Хроульв плашмя кладет полную лопату на помост левой рукой, а правой хватает агронома за плечо и отшвыривает с такой силой, что тот летит в своих городских туфлях прямо в скользкий сток для навоза и теряет равновесие, падает туда и выставляет вперед левую руку: кисть полностью погружается в кучу навоза. Правой рукой он хватается за хвост первой попавшейся коровы и пытается подняться, но снова поскальзывается и выпускает хвост. Корова ревет и выгибает спину, извергая весь свой страх на агронома. Эйвис, стоящая за ревущей коровой, пунцовеет от смеха, но пытается прикрыть лицо ладонями. Хроульв ни на что не обращает внимания и продолжает сгребать навоз. Баурд кое-как поднимается на ноги, весь побагровевший, трясет мокрыми грязными руками, ругается: «вот зара…» – и скрывается в молочной; оттуда слышно, как открывают кран и пускают воду. Сыр стоит за дверью: он заложник и не может сдвинуться с места. Хроульв сапогом захлопывает дверь у него под носом и продолжает сгребать. Шоферы спокойно стоят во дворе и наблюдают, как нечистоты летят на навозную кучу.

– Ты видел? Там грузовик приехал! Два грузовика!

Грим запыхавшись вбегает по лестнице и вместе со мной выглядывает в окно.

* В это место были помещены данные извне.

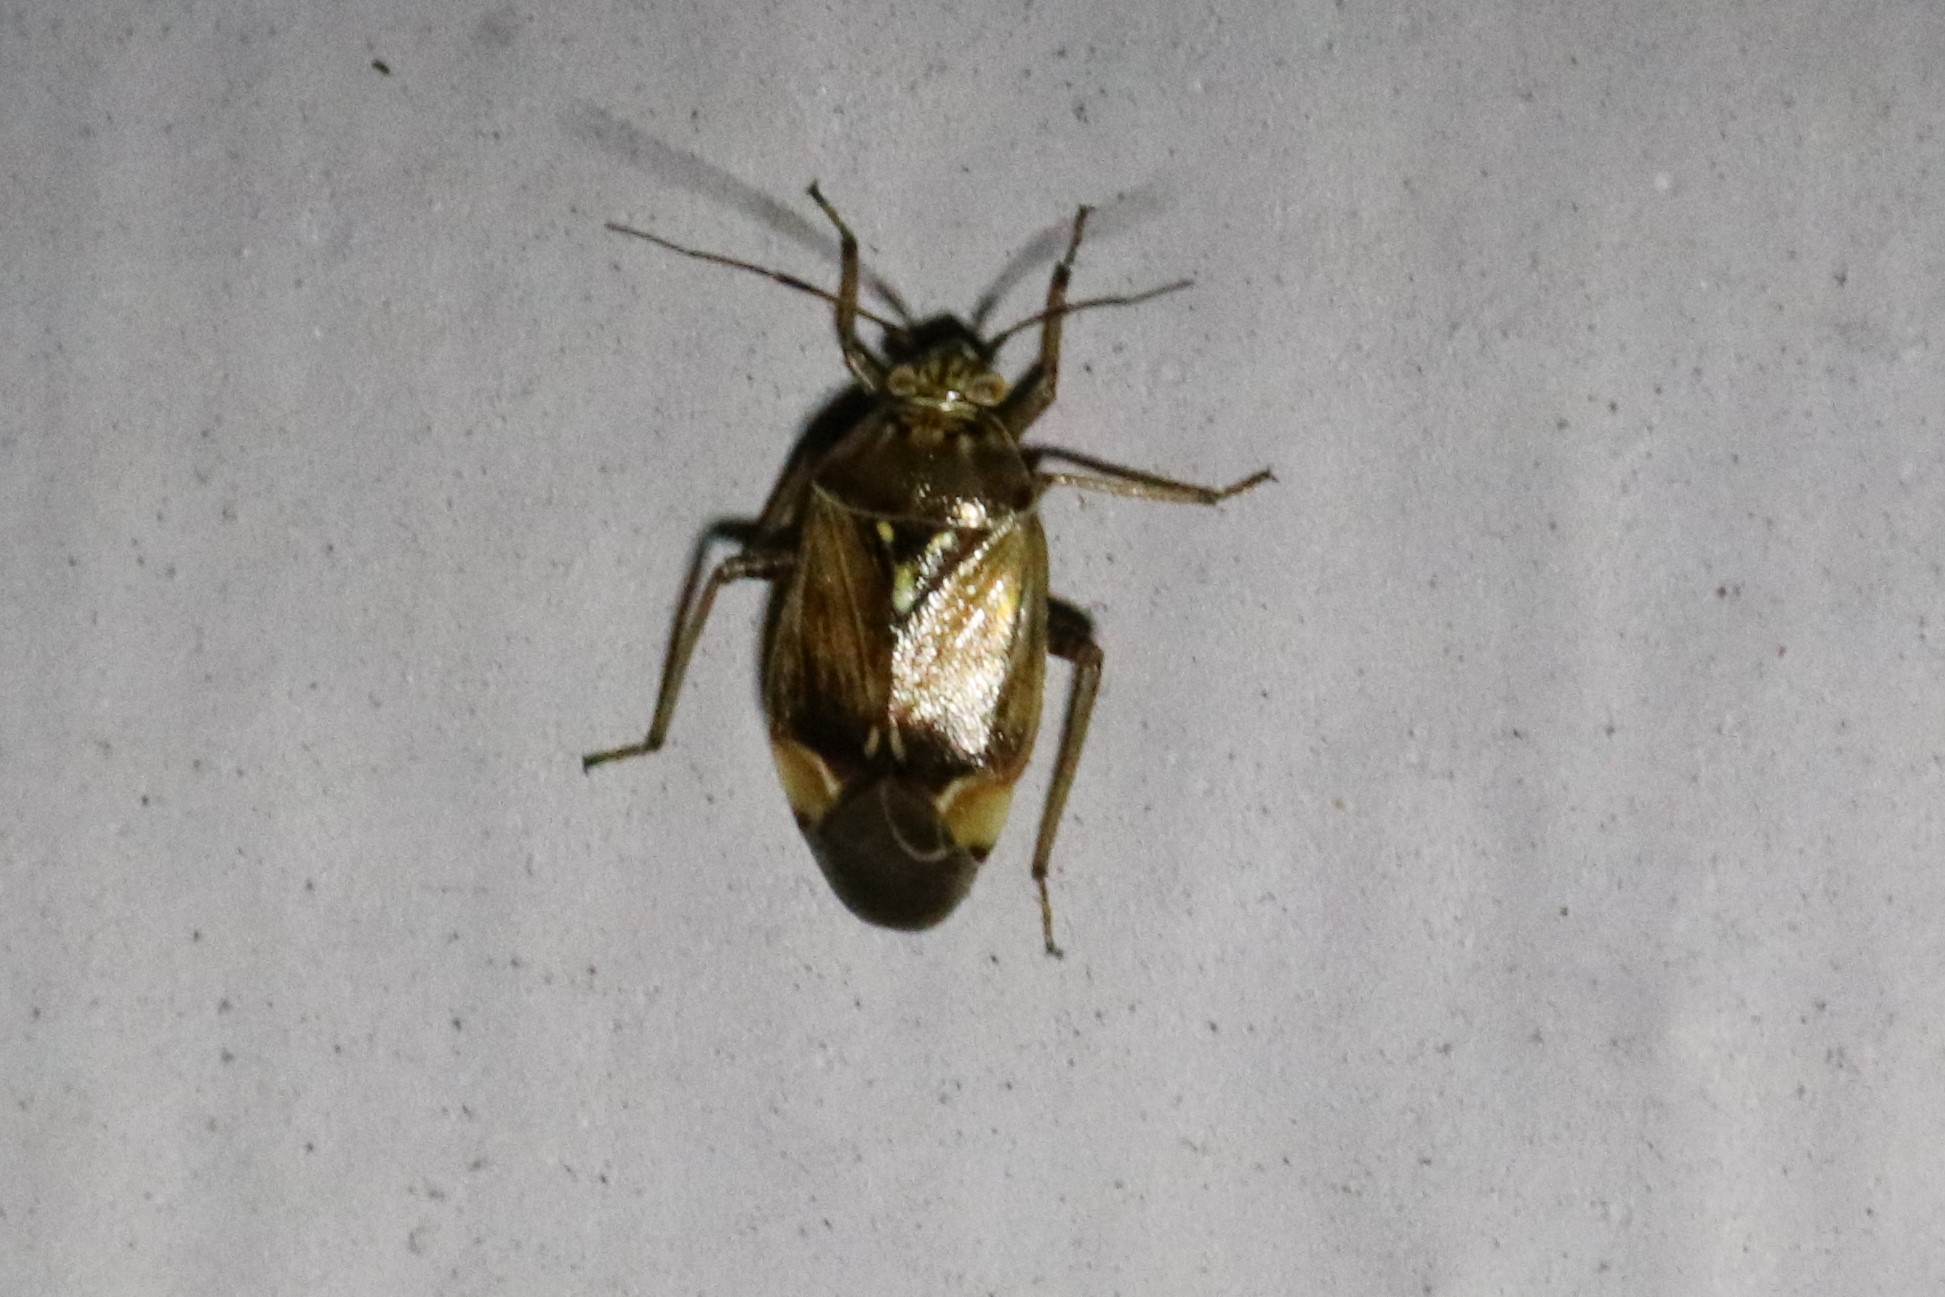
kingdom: Animalia
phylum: Arthropoda
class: Insecta
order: Hemiptera
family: Miridae
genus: Lygus
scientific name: Lygus lineolaris
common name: North american tarnished plant bug
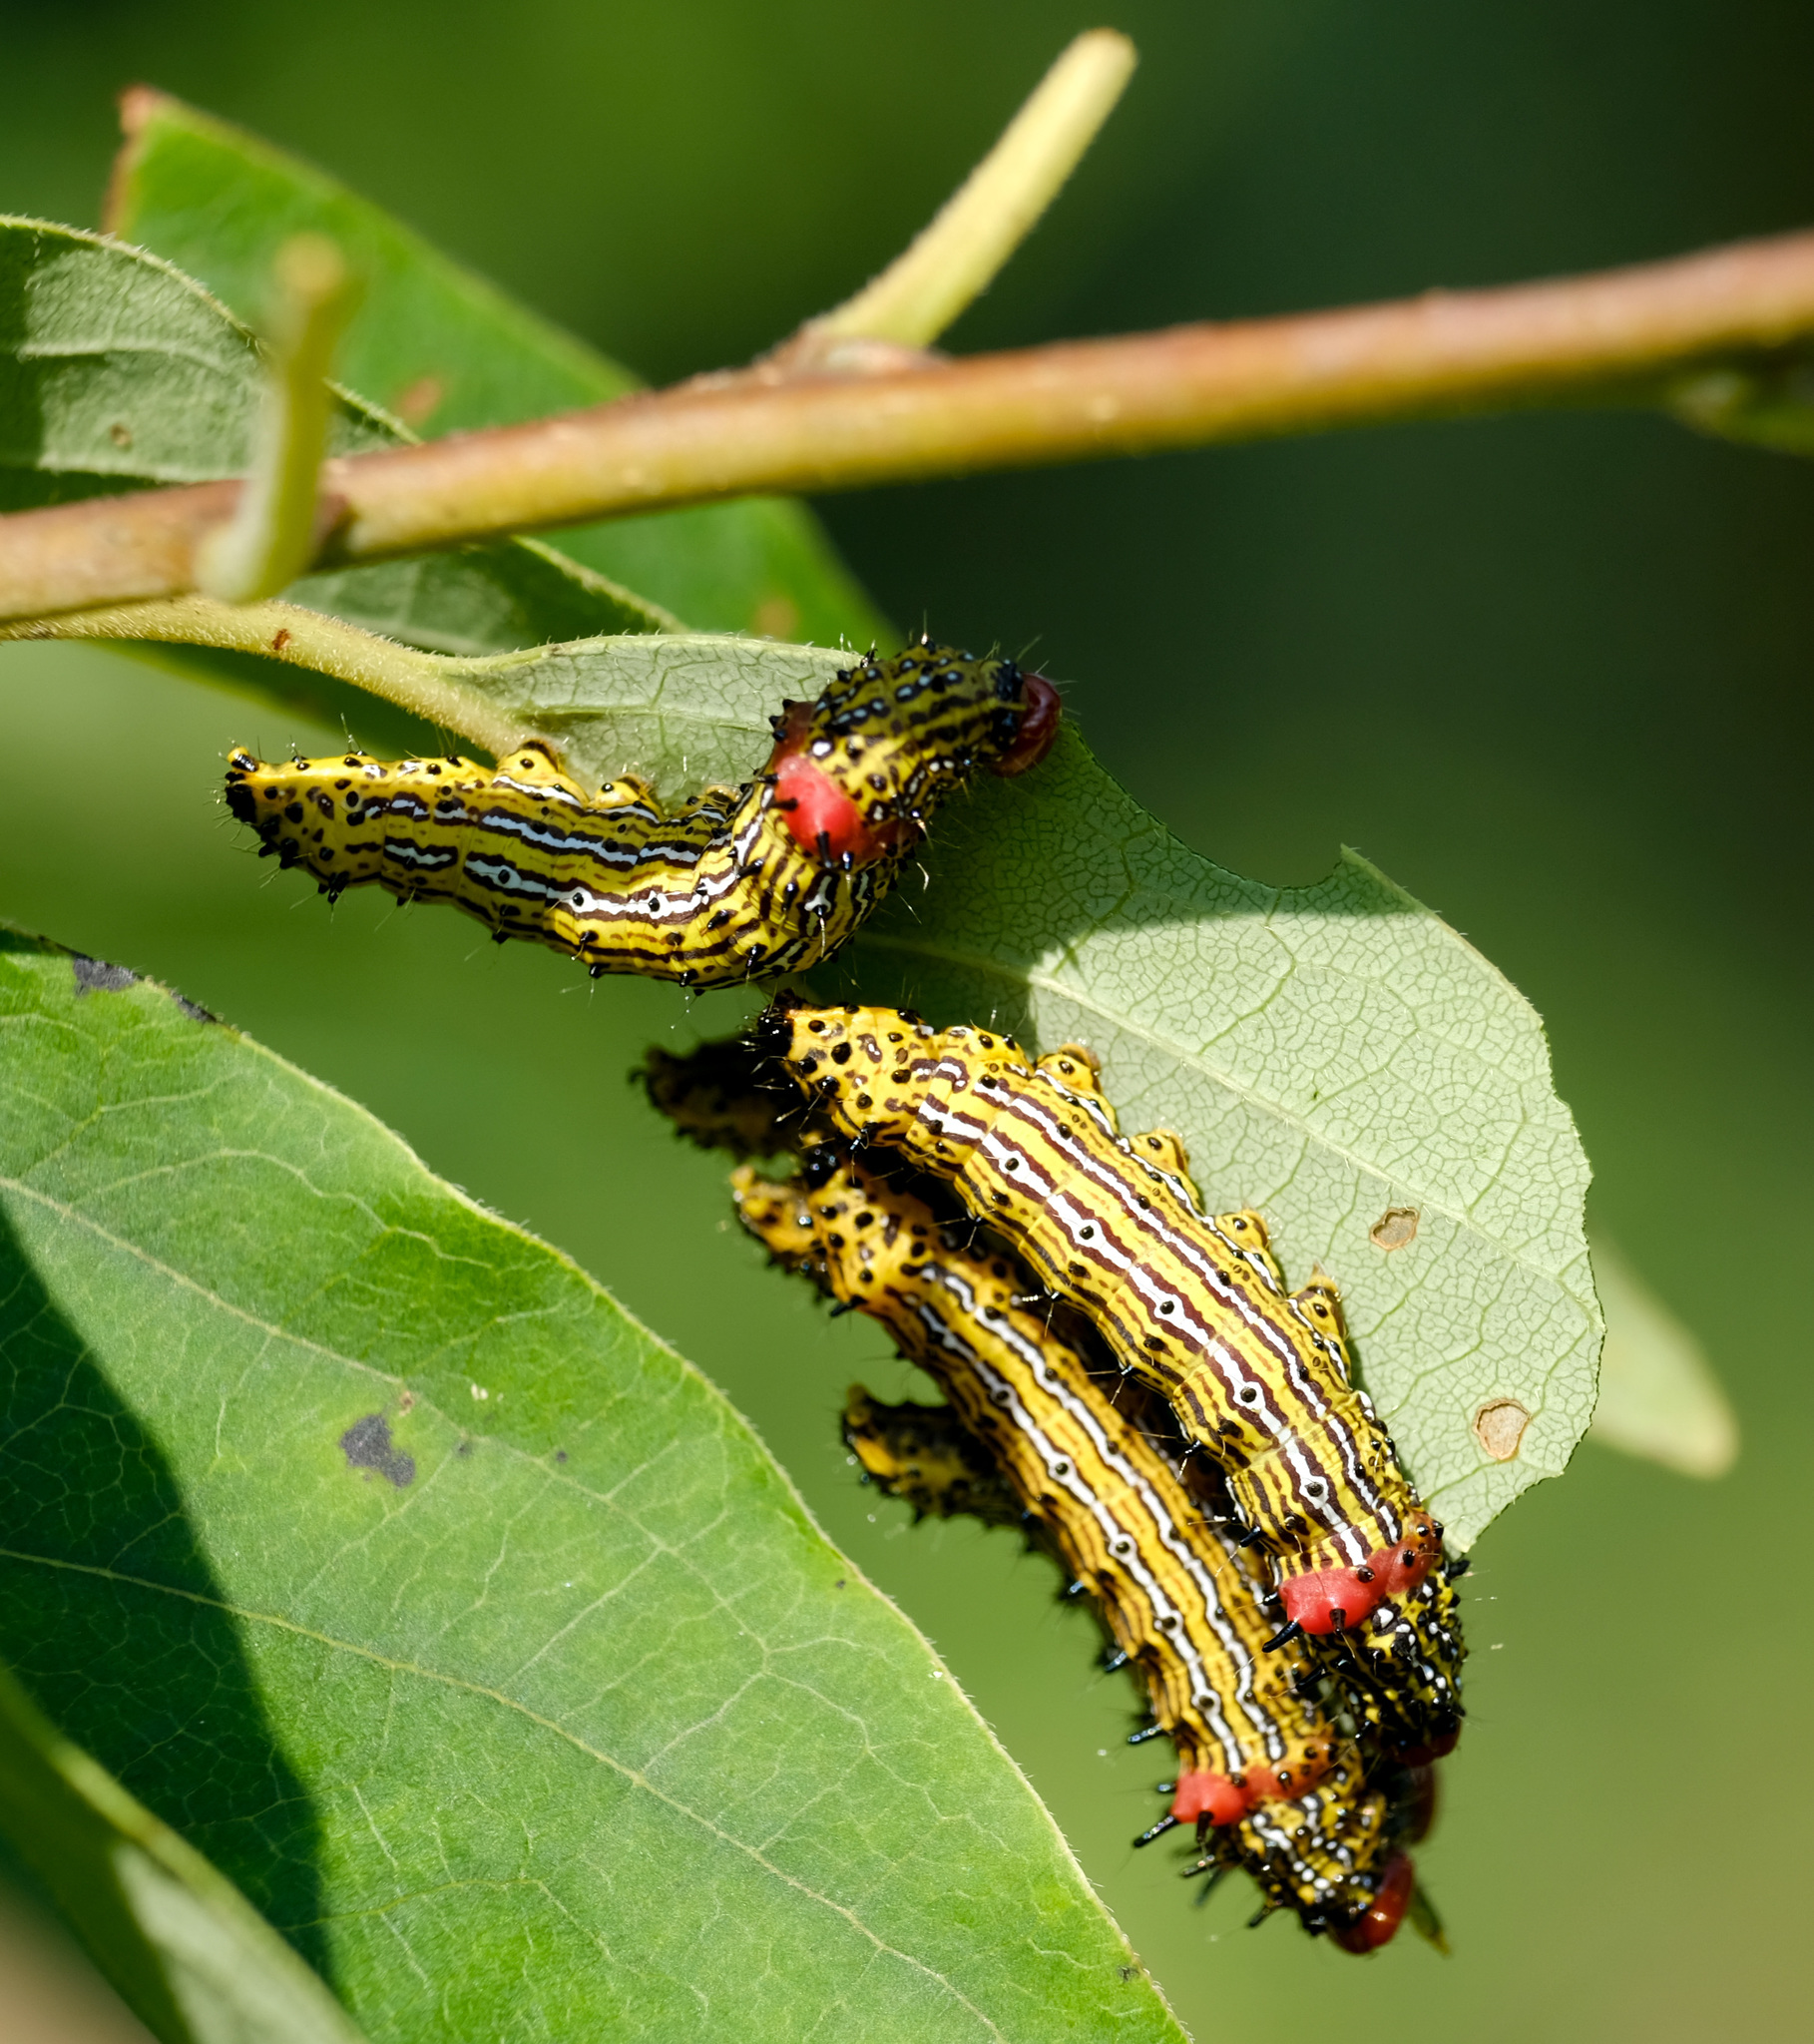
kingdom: Animalia
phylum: Arthropoda
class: Insecta
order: Lepidoptera
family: Notodontidae
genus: Schizura
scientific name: Schizura
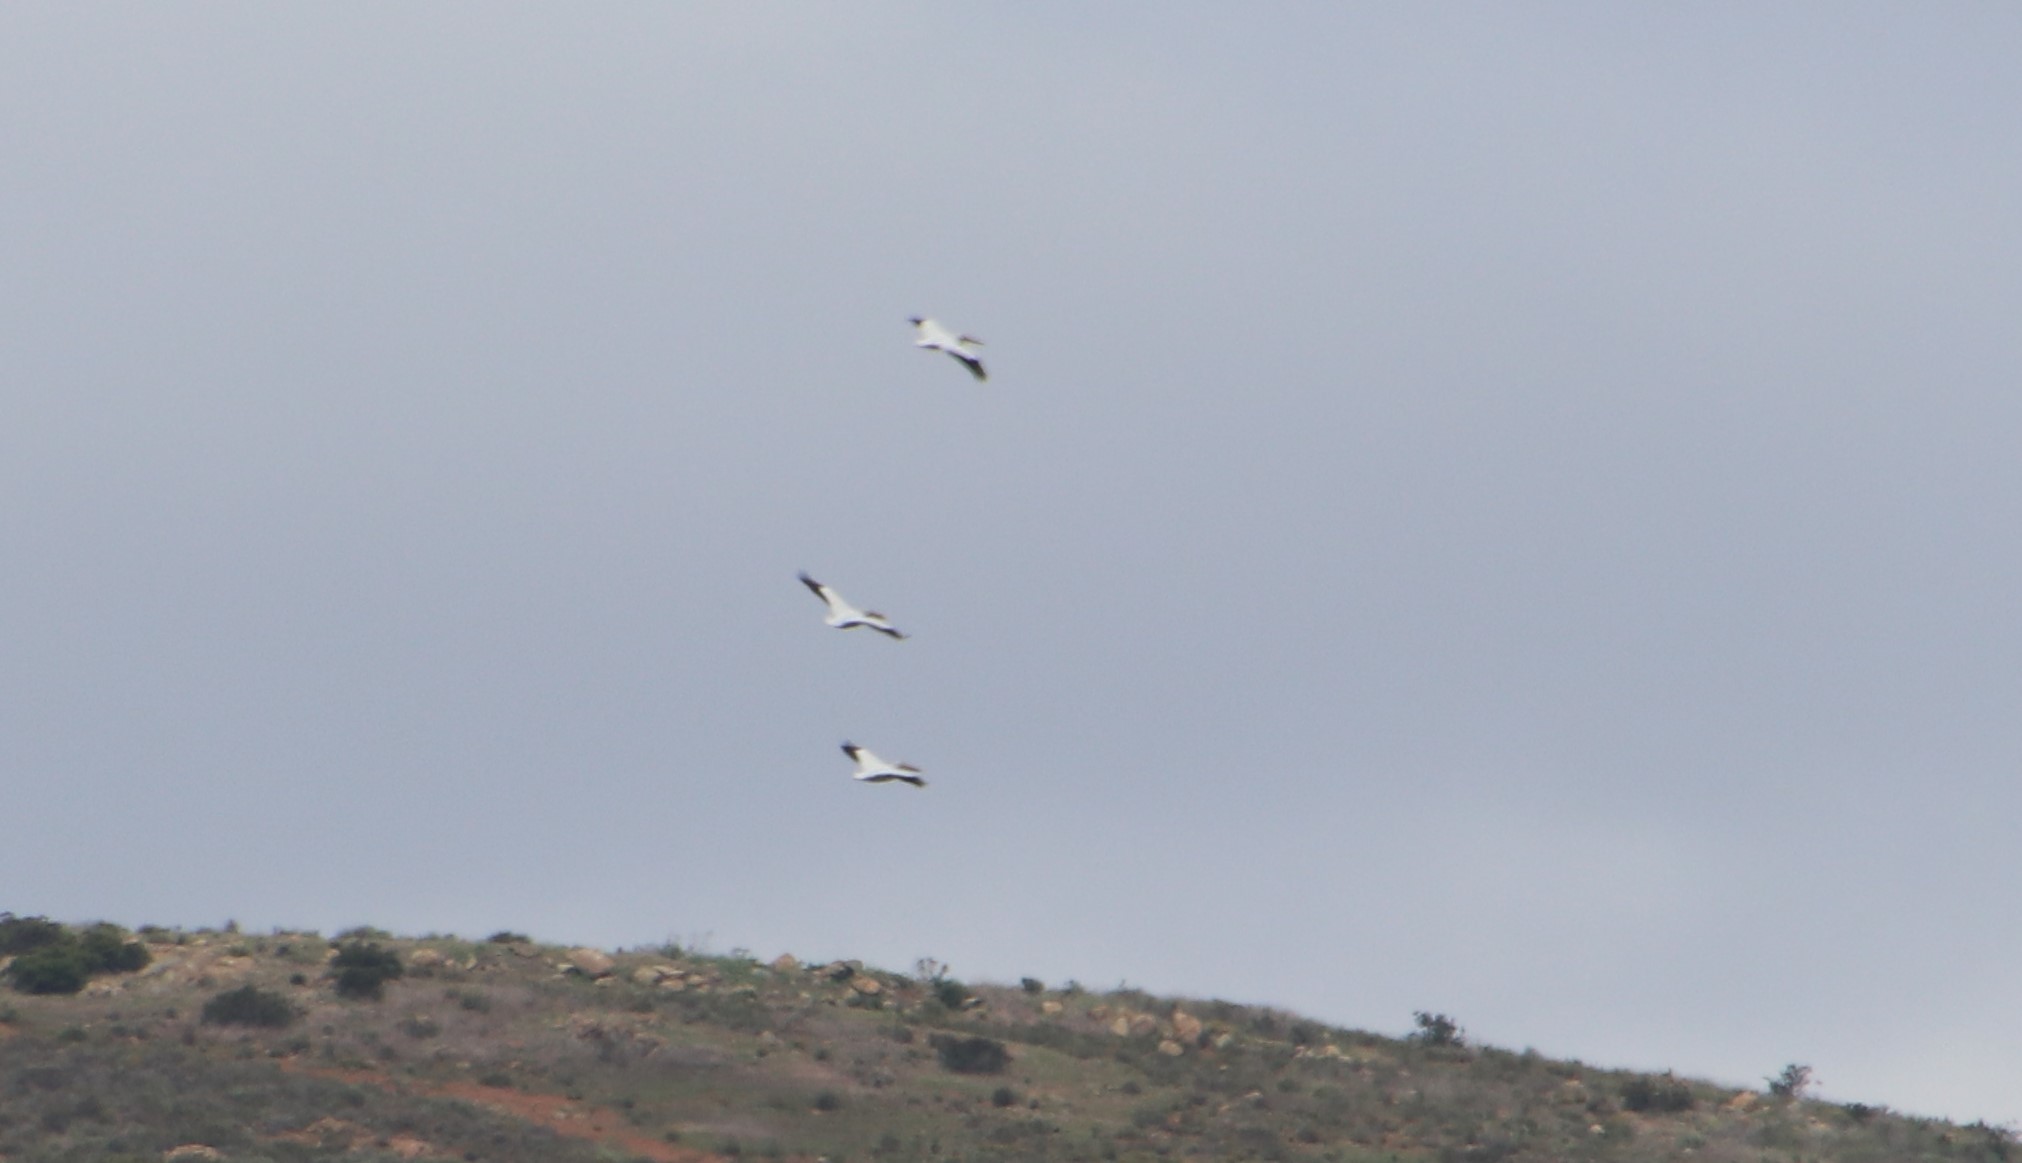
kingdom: Animalia
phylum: Chordata
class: Aves
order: Pelecaniformes
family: Pelecanidae
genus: Pelecanus
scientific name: Pelecanus erythrorhynchos
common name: American white pelican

– Что они собираются делать?

– Резать.

Я произношу это с той же тяжестью и грустью, которые переполняли меня каждый раз, когда я спускался по лестнице в издательстве с незаконченной рукописью в руках, после того как Эйнар Аусгейрссон, мой терпеливый и всегда наблюдательный редактор, вычеркивал два месяца моей жизни. «Разгон очень хороший, но надо резать». Два месяца в трехзвездочном отеле! Это же большие деньги. И слов так много! Все мои словечки-овечки.

– Резать? Овец?

– Да. Для твоего отца это такой удар.

– А почему?

– Они больны аденоматозом. Это опасная болезнь, которая может перекинуться и на другие хутора. Поэтому их придется забить.